# Whitebass report



## Mattsfishin (Aug 23, 2009)

Now that the cat is out of the bag about the whites running I thought I would make a post on whitebass. Went again this morning for whites and they did not let me down except they didn't want in the boat. Sometimes I lost 5 or 6 before I could get one in the boat. They were striking the little crank bait out of anger I guess. I did manage to land a limit. Picture has 20 in it and 5 went to a neighbor. Started the new year off on a good note. It was an awesome morning to be on the water. Not cold or hot, it was just right. Caught a couple nice crappie and 3 blackbass. One black was a little better than 4 pounds. I let the green trash fish go back. I like mornings like this that you don't have to get up early. On the water around 8:am.


----------



## John_B_1 (Jan 28, 2011)

It's awesome to see them, my wife and I were in the kayaks that passed by.
****
• **EXERCISE REQUIREMENTS**:
1 – According to the white bass thread, how many fish are in the picture the first poster describes?
2 – Check each statement against the white bass thread and answer yes or no, quoting the words from the thread that decide it. (a) The first poster landed a limit. (b) Every black bass caught weighed under 4 pounds. (c) The poster kept the green trash fish.
3 – Write the next part of the white bass thread, picking up after its last post.

• **INPUT DATA**:
****
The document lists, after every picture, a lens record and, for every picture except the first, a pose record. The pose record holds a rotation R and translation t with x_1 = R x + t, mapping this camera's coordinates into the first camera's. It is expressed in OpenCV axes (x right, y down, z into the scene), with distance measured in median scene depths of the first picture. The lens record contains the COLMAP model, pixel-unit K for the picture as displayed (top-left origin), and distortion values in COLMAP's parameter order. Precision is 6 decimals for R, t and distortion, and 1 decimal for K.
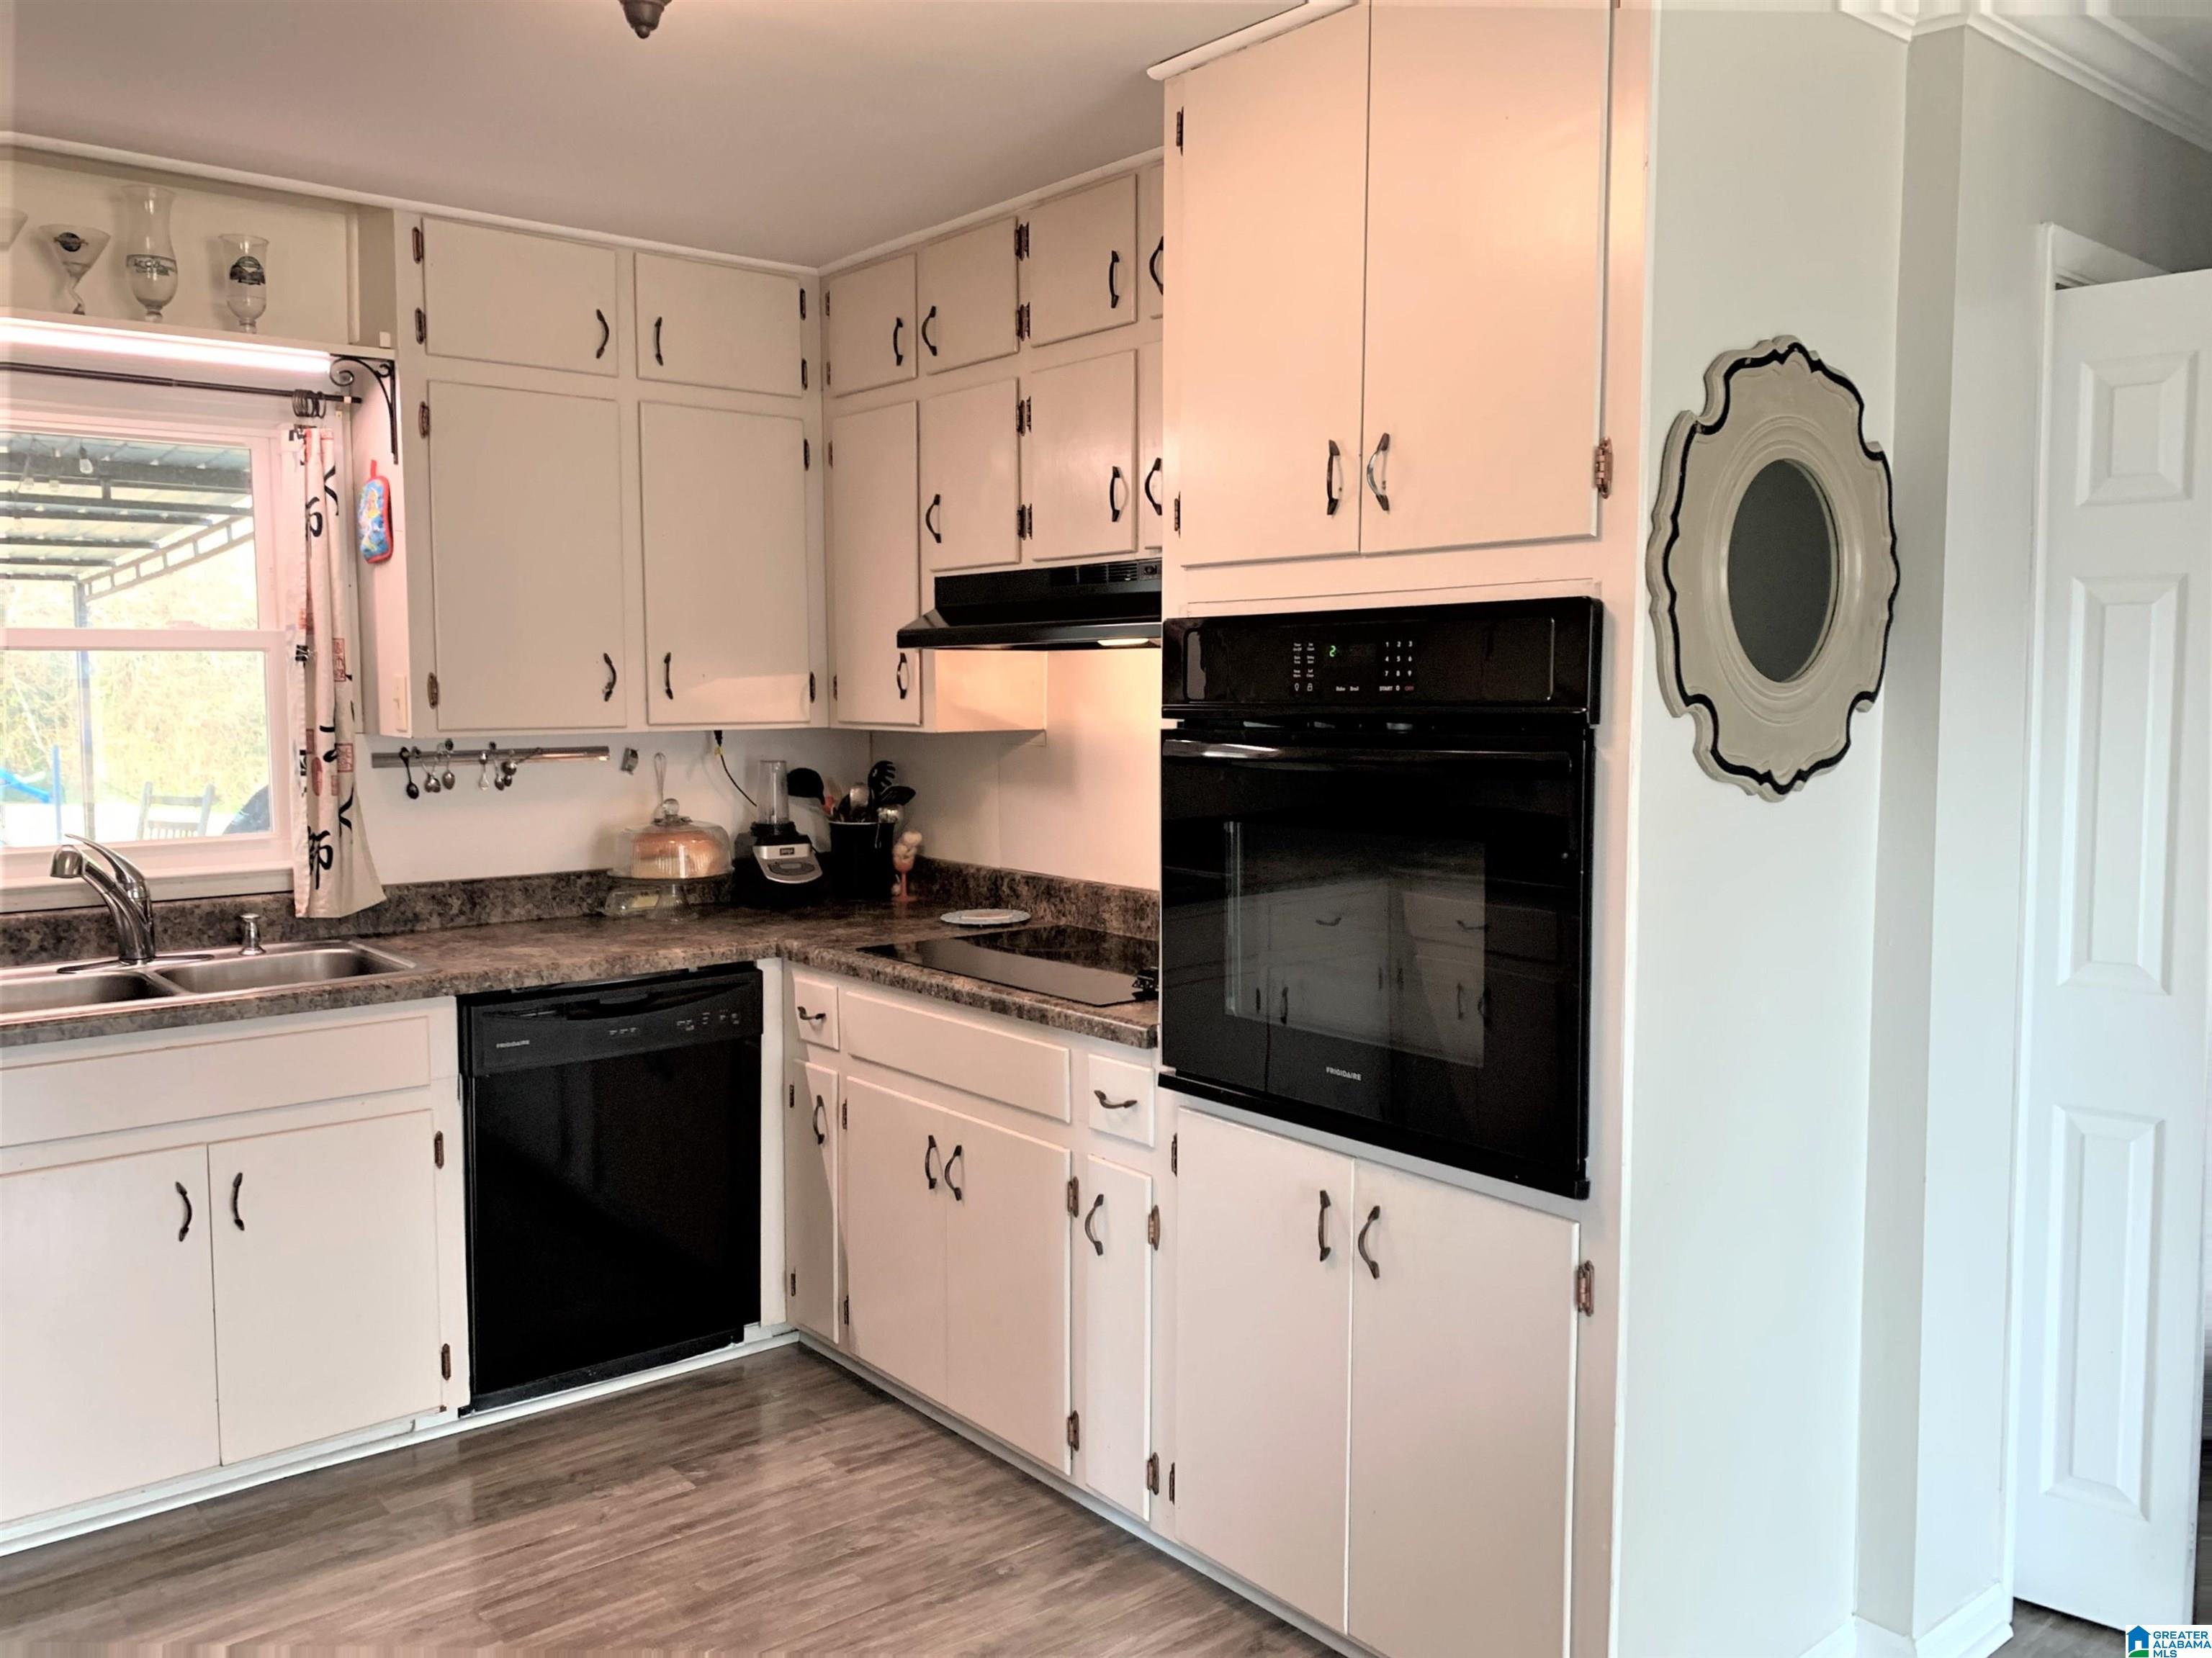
****
• **RESPONSES PER TASK**:
1 – 20

2 –
(a) Yes: "I did manage to land a limit."
(b) No: "One black was a little better than 4 pounds."
(c) No: "I let the green trash fish go back."

3 –
----------



## Mattsfishin (Aug 23, 2009)

Next time remind this old man who you are and I will help you with the lure selection. Good to see ya'll out today. It was really nice out.

Well so much for going somewhere where I would not be seen. LOL :rotfl:


----------



## John_B_1 (Jan 28, 2011)

I just put both of your reports together and figured it was you. I ended with 17 crappie and she ended with 8. All caught on the feather jigs I've been tying.


----------



## dbullard1 (Jun 29, 2016)

nice job Matt.


----------



## Ducktracker (Aug 1, 2011)

WTG


Good fishing to all!


----------



## SeaOx 230C (Aug 12, 2005)

Good box of fish Matt!!!!!


----------



## Bankin' On It (Feb 14, 2013)

Nice job Matt


Sent from my iPhone using Tapatalk


----------



## hopn (Jul 5, 2012)

Great to see you out on the water Matt. No one pulls them into the cooler faster than you.


----------



## whsalum (Mar 4, 2013)

Nice job Matt, still wanna make a run up the river with ya if you are ever going solo


----------



## Yakety_Yak (Aug 10, 2014)

Where did all this wonderful madness take place at?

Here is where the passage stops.